European Psychoanalytical Federation
EUROPEAN PSYCHOANALYTICAL FEDERATION
The European Psychoanalytical Federation (EPF) is a scientific organization that consolidates all the European psychoanalytic societies affiliated with the International Psychoanalytic Association. In 2002 there were approximately 3,900 individual members in twenty-two countries, speaking eighteen different languages. It comprises twenty-five societies and three study groups (the Romanian Group, Belgrade Group, and Polish Group). A study group is the first level of integration of a psychoanalytic body within the International Psychoanalytic Association (IPA), followed by a provisional society and finally a member society.
The EPF was founded in 1966 by Raymond de Saussure, a well-known member of the Société suisse de psychanalyse (Swiss Society for Psychoanalysis), with Evelyne Kestemberg as secretary. The idea of a European psychoanalytic organization was first discussed at a series of European conferences on training, which had been organized every two years from 1960. The need for guidelines for psychoanalytic training in Europe contributed greatly to the creation of a European organization similar to the American Psychoanalytic Association, which had a unified training policy.
However, the European societies, concerned about their autonomy and independence in training matters, refused to accept this initial proposal and preferred the model of a federation of independent societies. The EPF is administered by an executive board, composed of an executive committee of seven members (president, president-elect, two vice presidents, secretary, treasurer, newsletter editor) and the presidents of the member societies and study groups.
The EPF has always served as a clearinghouse and forum for psychoanalytic societies in Europe. In this sense its function is essentially scientific, unlike the International Psychoanalytic Association, which also serves as a political entity in that it establishes common standards for training and practice for all member psychoanalysts.
In its bylaws, the EPF has set forth six major goals: to promote the development of psychoanalysis; to maintain and improve the standards for practice, training, and teaching; to promote psychoanalytic research and distribute information about the theory and practice of psychoanalysis; to improve communication among psychoanalysts by means of various publications, newsletters, scientific conferences, and other meetings; to create a discussion space for scientific fields related to psychoanalysis and other subjects of concern to psychoanalysts; to promote contacts between psychoanalysis and other disciplines.

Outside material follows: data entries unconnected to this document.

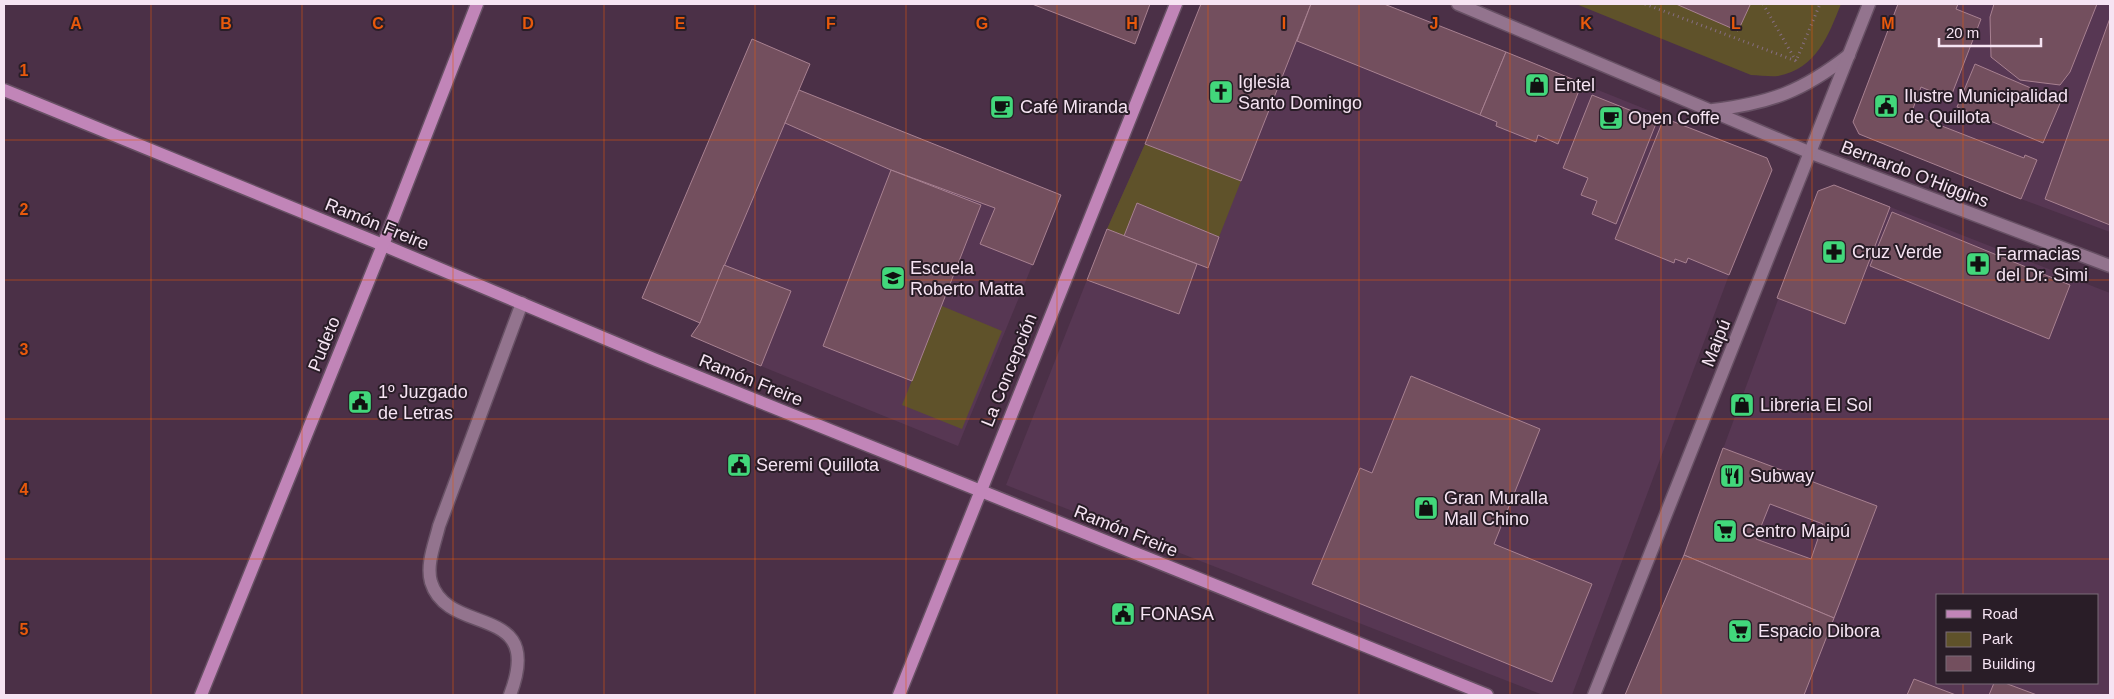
<svg xmlns="http://www.w3.org/2000/svg" width="2114" height="699" viewBox="0 0 2114 699" font-family="Arial,sans-serif">
<rect width="100%" height="100%" fill="#4b3047"/>
<g fill="#573753" fill-rule="evenodd">
<path d="M1201,4H1384L1767,158L1729,275L1572,695H1543L1006,485L1107,229L1145,144Z"/>
<path d="M1898,4H2110V232L2021,199L1859,134L1853,122Z"/>
<path d="M799,90L1061,195L958,446L761,366L790,291L724,265Z"/>
<path d="M1834,185L2110,293V695H1626L1684,555L1818,191ZM1938,595H2098V683H1938Z"/>
</g>
<g fill="#5f522a">
<path d="M1576,4H1841C1828,36 1817,68 1778,76C1770,77 1759,75 1751,75Z"/>
<path d="M1145,144L1241,181L1219,237L1137,203L1124,236L1107,229Z"/>
<path d="M942,306L1002,331L962,429L902,405Z"/>
</g>
<g fill="#734f5e" stroke="#a88191" fill-rule="evenodd">
<path d="M1032,4H1150L1135,44Z"/>
<path d="M1201,4H1311L1241,181L1145,144Z"/>
<path d="M1311,4H1384L1506,52L1480,115L1297,41Z"/>
<path d="M1676,4H1747L1750,5L1738,31Z"/>
<path d="M1898,4H1958L1956,9L1981,19L1950,99L1921,87L1911,114L2024,158L2025,155L2037,160L2021,199L1859,134L1853,122Z"/>
<path d="M1994,4H2097L2070,72L2060,85L2020,80L1991,57L1990,17Z"/>
<path d="M2110,18V225L2045,199Z"/>
<path d="M752,39L810,64L700,323L642,298Z"/>
<path d="M1506,52L1582,83L1558,144L1538,135L1536,142L1496,126L1497,122L1480,115Z"/>
<path d="M1975,64L2061,101L2043,143L1957,107Z"/>
<path d="M799,90L1061,195L1033,265L980,244L995,208L891,170L785,123Z"/>
<path d="M1592,95L1657,121L1616,224L1592,214L1597,201L1581,195L1588,178L1563,168Z"/>
<path d="M1664,118L1767,158L1772,170L1729,275L1688,258L1686,263L1675,259L1674,263L1615,239Z"/>
<path d="M891,170L981,205L912,381L823,346Z"/>
<path d="M1834,185L1890,207L1845,324L1777,298L1818,191Z"/>
<path d="M1137,203L1219,237L1208,268L1124,236Z"/>
<path d="M1892,212L2070,285L2049,339L1870,266Z"/>
<path d="M1107,229L1197,264L1179,314L1087,280Z"/>
<path d="M724,265L791,291L761,366L691,336L700,323Z"/>
<path d="M1411,376L1540,429L1494,544L1592,584L1552,682L1312,584L1360,468L1372,473Z"/>
<path d="M1723,448L1877,506L1834,618L1684,555ZM1770,504L1823,524L1811,559L1756,539Z"/>
<path d="M1684,555L1834,618L1804,695H1625Z"/>
<path d="M1914,679L1956,695H1907Z"/>
<path d="M1994,683H2005L2037,695H1989Z"/>
</g>
<g fill="none" stroke-linecap="round" stroke-linejoin="round">
<defs>
<g id="minor">
<path d="M1458,4L1811,153L2110,266"/>
<path d="M1713,110C1771,103 1803,91 1849,55"/>
<path d="M510,695C546,601 448,638 431,582C426,564 435,543 439,526L522,303"/>
<path d="M1594,695L1869,4"/>
</g>
<g id="major">
<path d="M4,90L383,245L656,360L1487,695"/>
<path d="M201,695L383,245L477,4"/>
<path d="M899,695L1176,4"/>
</g>
</defs>
<use href="#minor" stroke="#675064" stroke-width="15"/>
<use href="#major" stroke="#675064" stroke-width="15"/>
<g stroke="#866e82" stroke-width="3" stroke-dasharray="1 4" stroke-linecap="butt">
<path d="M1645,4L1796,61L1820,4"/>
<path d="M1763,4L1796,61"/>
</g>
<use href="#minor" stroke="#93748e" stroke-width="12"/>
<use href="#major" stroke="#c185b8" stroke-width="12"/>
</g>
<path fill="none" stroke="#e8590c" stroke-width="1" stroke-opacity="0.55" d="M151,4V695M302,4V695M453,4V695M604,4V695M755,4V695M906,4V695M1057,4V695M1208,4V695M1359,4V695M1510,4V695M1661,4V695M1812,4V695M1963,4V595M4,140H2110M4,280H2110M4,419H2110M4,559H2110M1963,683V695"/>
<defs>
<symbol id="shop-square" viewBox="-11 -11 22 22"><rect x="-9" y="-9" width="18" height="18" rx="4" fill="#42d77b" stroke="#291d27"/><path d="M-5-2.5h2.3a2.7 3.5 0 0 1 5.4 0H5L5.5 6h-11ZM-1.5-2.5h3a1.5 2.3 0 0 0-3 0Z" fill="#111"/></symbol>
<symbol id="church-square" viewBox="-11 -11 22 22"><rect x="-9" y="-9" width="18" height="18" rx="4" fill="#42d77b" stroke="#291d27"/><path d="M-1.2-6h2.4v3.5h3.3v2.4h-3.3V6h-2.4V-.1h-3.3v-2.4h3.3Z" fill="#111"/></symbol>
<symbol id="civic-square" viewBox="-11 -11 22 22"><rect x="-9" y="-9" width="18" height="18" rx="4" fill="#42d77b" stroke="#291d27"/><path d="M-.6-6.5H3V-4.5H.6V-3L4-1V1h2V6H-6V1h2V-1L-.6-3ZM-1.2 2.5V6h2.4V2.5Z" fill="#111"/></symbol>
<symbol id="cafe-square" viewBox="-11 -11 22 22"><rect x="-9" y="-9" width="18" height="18" rx="4" fill="#42d77b" stroke="#291d27"/><path d="M-5.5-4.5H6V0H3Q3 3.5 0 3.5H-2.5Q-5.5 3.5-5.5 0ZM3-3.2v2h1.7v-2ZM-6 4.5H4V6H-6Z" fill="#111"/></symbol>
<symbol id="pharmacy-square" viewBox="-11 -11 22 22"><rect x="-9" y="-9" width="18" height="18" rx="4" fill="#42d77b" stroke="#291d27"/><path d="M-2-6h4v4h4v4h-4v4h-4v-4h-4v-4h4Z" fill="#111"/></symbol>
<symbol id="school-square" viewBox="-11 -11 22 22"><rect x="-9" y="-9" width="18" height="18" rx="4" fill="#42d77b" stroke="#291d27"/><path d="M0-5L7-2L0 1L-7-2ZM-4 1L0 2.5L4 1V4Q0 6-4 4Z" fill="#111"/></symbol>
<symbol id="restaurant-square" viewBox="-11 -11 22 22"><rect x="-9" y="-9" width="18" height="18" rx="4" fill="#42d77b" stroke="#291d27"/><path d="M-5-6h1v4h1v-4h1v4h1v-4h1v5L-1.5 .5V6h-2V.5L-5-1ZM5-6V6H3V1.5H1.5Q1.5-4 5-6Z" fill="#111"/></symbol>
<symbol id="supermarket-square" viewBox="-11 -11 22 22"><rect x="-9" y="-9" width="18" height="18" rx="4" fill="#42d77b" stroke="#291d27"/><path d="M-6-5.5h2.5l.6 2H6L4.5 2H-2.5L-4.4-4H-6ZM-1.5 3.2a1.3 1.3 0 1 0 .1 0ZM3 3.2a1.3 1.3 0 1 0 .1 0Z" fill="#111"/></symbol>
</defs>
<g fill-rule="evenodd">
<use href="#shop-square" x="1523" y="71" width="28" height="28"/>
<use href="#church-square" x="1207" y="78" width="28" height="28"/>
<use href="#civic-square" x="1872" y="92" width="28" height="28"/>
<use href="#cafe-square" x="988" y="93" width="28" height="28"/>
<use href="#cafe-square" x="1597" y="104" width="28" height="28"/>
<use href="#pharmacy-square" x="1820" y="238" width="28" height="28"/>
<use href="#pharmacy-square" x="1964" y="250" width="28" height="28"/>
<use href="#school-square" x="879" y="264" width="28" height="28"/>
<use href="#civic-square" x="346" y="388" width="28" height="28"/>
<use href="#shop-square" x="1728" y="391" width="28" height="28"/>
<use href="#civic-square" x="725" y="451" width="28" height="28"/>
<use href="#restaurant-square" x="1718" y="462" width="28" height="28"/>
<use href="#shop-square" x="1412" y="494" width="28" height="28"/>
<use href="#supermarket-square" x="1711" y="517" width="28" height="28"/>
<use href="#civic-square" x="1109" y="600" width="28" height="28"/>
<use href="#supermarket-square" x="1726" y="617" width="28" height="28"/>
</g>
<g text-anchor="middle" dominant-baseline="central" stroke-width="4" stroke-linejoin="round" paint-order="stroke">
<g font-size="18" fill="#f6e4f3" stroke="#291d27" text-anchor="start">
<text x="1238" y="82">Iglesia<tspan x="1238" dy="21">Santo Domingo</tspan></text>
<text x="1554" y="85">Entel</text>
<text x="1904" y="96">Ilustre Municipalidad<tspan x="1904" dy="21">de Quillota</tspan></text>
<text x="1020" y="107">Café Miranda</text>
<text x="1628" y="118">Open Coffe</text>
<text x="1852" y="252">Cruz Verde</text>
<text x="1996" y="254">Farmacias<tspan x="1996" dy="21">del Dr. Simi</tspan></text>
<text x="910" y="268">Escuela<tspan x="910" dy="21">Roberto Matta</tspan></text>
<text x="378" y="392">1º Juzgado<tspan x="378" dy="21">de Letras</tspan></text>
<text x="1760" y="405">Libreria El Sol</text>
<text x="756" y="465">Seremi Quillota</text>
<text x="1750" y="476">Subway</text>
<text x="1444" y="498">Gran Muralla<tspan x="1444" dy="21">Mall Chino</tspan></text>
<text x="1742" y="531">Centro Maipú</text>
<text x="1140" y="614">FONASA</text>
<text x="1758" y="631">Espacio Dibora</text>
</g>
<g font-size="18" fill="#f6e4f3" stroke="#291d27">
<text transform="translate(1915 174) rotate(21)">Bernardo O'Higgins</text>
<text transform="translate(377 224) rotate(22)">Ramón Freire</text>
<text transform="translate(1716 343) rotate(-68)">Maipú</text>
<text transform="translate(324 344) rotate(-68)">Pudeto</text>
<text transform="translate(1009 370) rotate(-68)">La Concepción</text>
<text transform="translate(751 380) rotate(22)">Ramón Freire</text>
<text transform="translate(1126 531) rotate(22)">Ramón Freire</text>
</g>
</g>
<g font-size="16" text-anchor="middle" font-weight="bold" fill="#e8590c" stroke="#291d27" stroke-width="4" stroke-linejoin="round" paint-order="stroke">
<text x="76" y="29">A</text>
<text x="226" y="29">B</text>
<text x="378" y="29">C</text>
<text x="528" y="29">D</text>
<text x="680" y="29">E</text>
<text x="831" y="29">F</text>
<text x="982" y="29">G</text>
<text x="1132" y="29">H</text>
<text x="1284" y="29">I</text>
<text x="1434" y="29">J</text>
<text x="1586" y="29">K</text>
<text x="1736" y="29">L</text>
<text x="1888" y="29">M</text>
<text x="24" y="76">1</text>
<text x="24" y="215">2</text>
<text x="24" y="355">3</text>
<text x="24" y="495">4</text>
<text x="24" y="635">5</text>
</g>
<rect width="2114" height="699" fill="none" stroke="#f6e4f3" stroke-width="10"/>
<rect x="1936" y="594" width="162" height="90" fill="#291d27" stroke="#7b6d79"/>
<rect x="1946" y="610" width="25" height="8" fill="#c185b8" stroke="#7b6d79"/>
<text x="1982" y="619" font-size="15" fill="#f6e4f3">Road</text>
<rect x="1946" y="632" width="25" height="15" fill="#5f522a" stroke="#7b6d79"/>
<text x="1982" y="644" font-size="15" fill="#f6e4f3">Park</text>
<rect x="1946" y="656" width="25" height="15" fill="#734f5e" stroke="#7b6d79"/>
<text x="1982" y="669" font-size="15" fill="#f6e4f3">Building</text>
<path d="M1939 38v8h102v-8" fill="none" stroke="#f6e4f3" stroke-width="2.5"/>
<text x="1946" y="38" font-size="15" fill="#f6e4f3" stroke="#291d27" stroke-width="4" paint-order="stroke">20 m</text>
</svg>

Although initially the EPF limited itself to organizing an annual conference on training and to publishing an annual twenty-page bulletin, in 2004 it organized more than ten annual or biannual scientific gatherings: colloquia and conferences on training and on child and adolescent analysis, a large conference open to all members and candidates, a clinical seminar for members, a scientific symposium on a controversial theoretical issue, a seminar and summer university in Eastern Europe for Eastern Europeans, a clinical seminar for Europeans and North Americans. As of 2004, was the Bulletin de la Fédération européenne de psychanalyse (120 pages) is now (in 2004) published semiannually in the three official languages of the EPF (German, English, and French) and includes papers presented at the various conferences held throughout Europe. These papers reflect contemporary psychoanalytic dialogue and the problems encountered in the various European psychoanalytic societies.
At the beginning of the twenty-first century the EPF is at a point where it will have to define its role inside and outside the world of analysis. European psychoanalytic societies need to address a range of issues, including the professional status of the psychoanalyst (psychoanalyst or psychotherapist), the development of psychoanalysis in Eastern Europe, evaluation of the various methods of training, the difficulties associated with the many languages in Europe and the EPF's relation to diverse cultures and psychoanalytic traditions, and finally, the role of the EPF in light of the restructuring of the International Psychoanalytic Association, which, as an association of individual members, is evolving toward more adequate representation of the societies themselves. By providing a forum for discussing these issues, the EPF has agreed to promote a European psychoanalytic identity that allows for differences among European psychoanalysts while enabling them to focus on a limited number of scientific, ethical, and democratic values that reflect the Freudian tradition.